▸ **TASKS FOR THIS EXERCISE**:
A. Answer these questions using the abstract:
(i) What postal address is given for the affiliation?
(ii) From which two features does the exploitation of nanostructures usually benefit?
(iii) To which two applications are the semiconductor nanostructures in the talk applied?
B. Repeat the abstract verbatim from "Via S. Sofia" to "photovoltaics and sensing.".

▸ **PROVIDED PASSAGE**:
□ □ □ □
CNR-IMM MATIS and Universita di Catania, Dip. Fisica e Astronomia,

Via S. Sofia 64, 95123 Catania, Italy

mirabella@ct.infn.it

 

In the current nanotechnology age a countless amount of "small and smart" solutions are investigated and proposed in real devices for a variety of applications, such as photovoltaics, sensing, catalysis, security, environment, biomedical area ... The exploitation of nanostructures (NS) usually benefits from enhanced surface over volume ratio and from quantum confined effects arising at the nanoscale. Still, surface states and interface defects quite often overwhelm the previous effects and ask to be comprehended in details for a full utilization of NS. In this talk I'll give few examples of surface/interface effects in semiconductor NS (Si and Ge QDs, ZnO and NiO low-cost NS) applied to photovoltaics and sensing.
□ □ □ □
▸ **PROVIDED INFORMATION**:
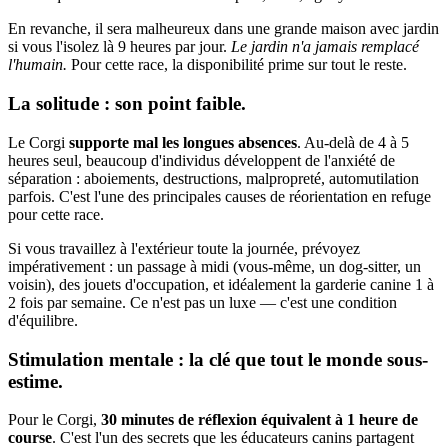
En revanche, il sera malheureux dans une grande maison avec jardin
si vous l'isolez là 9 heures par jour.
Le jardin n'a jamais remplacé
l'humain.
Pour cette race, la disponibilité prime sur tout le reste.
La solitude : son point faible.
Le Corgi
supporte mal les longues absences
. Au-delà de 4 à 5
heures seul, beaucoup d'individus développent de l'anxiété de
séparation : aboiements, destructions, malpropreté, automutilation
parfois. C'est l'une des principales causes de réorientation en refuge
pour cette race.
Si vous travaillez à l'extérieur toute la journée, prévoyez
impérativement : un passage à midi (vous-même, un dog-sitter, un
voisin), des jouets d'occupation, et idéalement la garderie canine 1 à
2 fois par semaine. Ce n'est pas un luxe — c'est une condition
d'équilibre.
Stimulation mentale : la clé que tout le monde sous-
estime.
Pour le Corgi,
30 minutes de réflexion équivalent à 1 heure de
course
. C'est l'un des secrets que les éducateurs canins partagent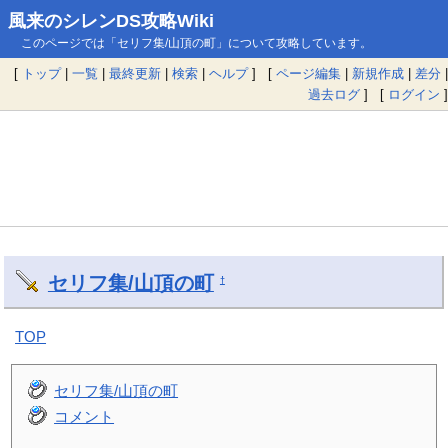
風来のシレンDS攻略Wiki
このページでは「セリフ集/山頂の町」について攻略しています。
[
トップ
|
一覧
|
最終更新
|
検索
|
ヘルプ
] [
ページ編集
|
新規作成
|
差分
|
過去ログ
] [
ログイン
]
セリフ集/山頂の町
†
TOP
セリフ集/山頂の町
コメント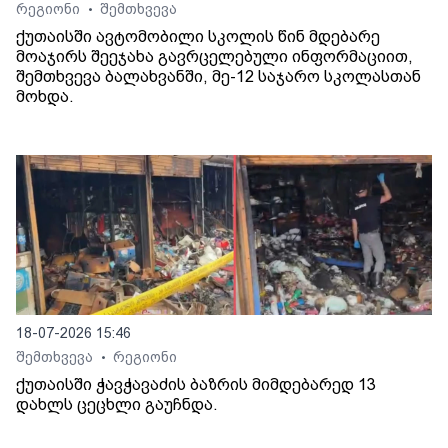
რეგიონი
შემთხვევა
•
ქუთაისში ავტომობილი სკოლის წინ მდებარე
მოაჯირს შეეჯახა გავრცელებული ინფორმაციით,
შემთხვევა ბალახვანში, მე-12 საჯარო სკოლასთან
მოხდა.
18-07-2026 15:46
შემთხვევა
რეგიონი
•
ქუთაისში ჭავჭავაძის ბაზრის მიმდებარედ 13
დახლს ცეცხლი გაუჩნდა.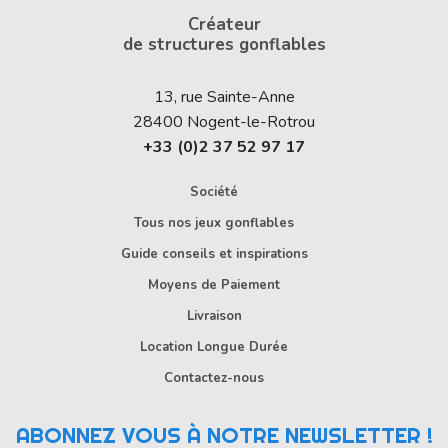
Créateur
de structures gonflables
13, rue Sainte-Anne
28400
Nogent-le-Rotrou
+33 (0)2 37 52 97 17
Société
Tous nos jeux gonflables
Guide conseils et inspirations
Moyens de Paiement
Livraison
Location Longue Durée
Contactez-nous
ABONNEZ VOUS À NOTRE NEWSLETTER !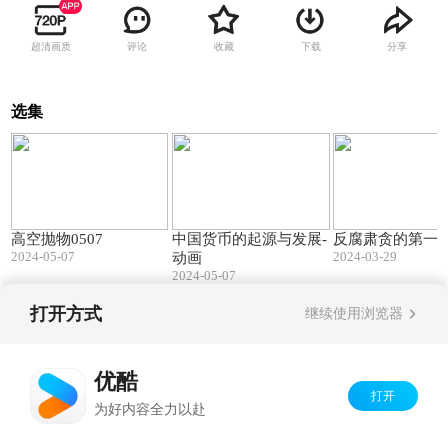
超清画质
评论
收藏
下载
分享
选集
02:01
04:09
高空抛物0507
中国货币的起源与发展-
反腐肃贪的第一
2024-05-07
2024-03-29
动画
2024-05-07
打开方式
继续使用浏览器
Copyright©
2026
优酷 youku.com
版权所有
京ICP备06050721号-1
优酷
打开
为好内容全力以赴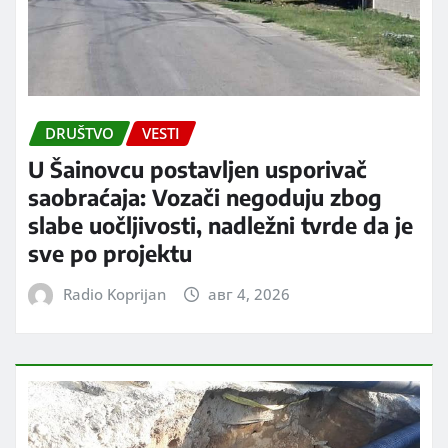
DRUŠTVO
VESTI
U Šainovcu postavljen usporivač
saobraćaja: Vozači negoduju zbog
slabe uočljivosti, nadležni tvrde da je
sve po projektu
Radio Koprijan
авг 4, 2026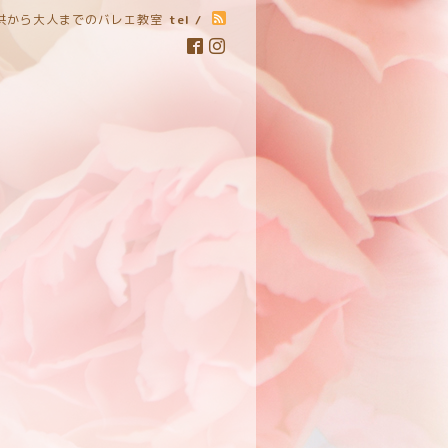
子供から大人までのバレエ教室
tel /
□ □ □ □
▸ **RESPONSES IN ORDER**:
A.
(i) Via S. Sofia 64, 95123 Catania, Italy
(ii) An enhanced surface over volume ratio and quantum confined effects arising at the nanoscale
(iii) Photovoltaics and sensing

B.
Via S. Sofia 64, 95123 Catania, Italy

mirabella@ct.infn.it

 

In the current nanotechnology age a countless amount of "small and smart" solutions are investigated and proposed in real devices for a variety of applications, such as photovoltaics, sensing, catalysis, security, environment, biomedical area ... The exploitation of nanostructures (NS) usually benefits from enhanced surface over volume ratio and from quantum confined effects arising at the nanoscale. Still, surface states and interface defects quite often overwhelm the previous effects and ask to be comprehended in details for a full utilization of NS. In this talk I'll give few examples of surface/interface effects in semiconductor NS (Si and Ge QDs, ZnO and NiO low-cost NS) applied to photovoltaics and sensing.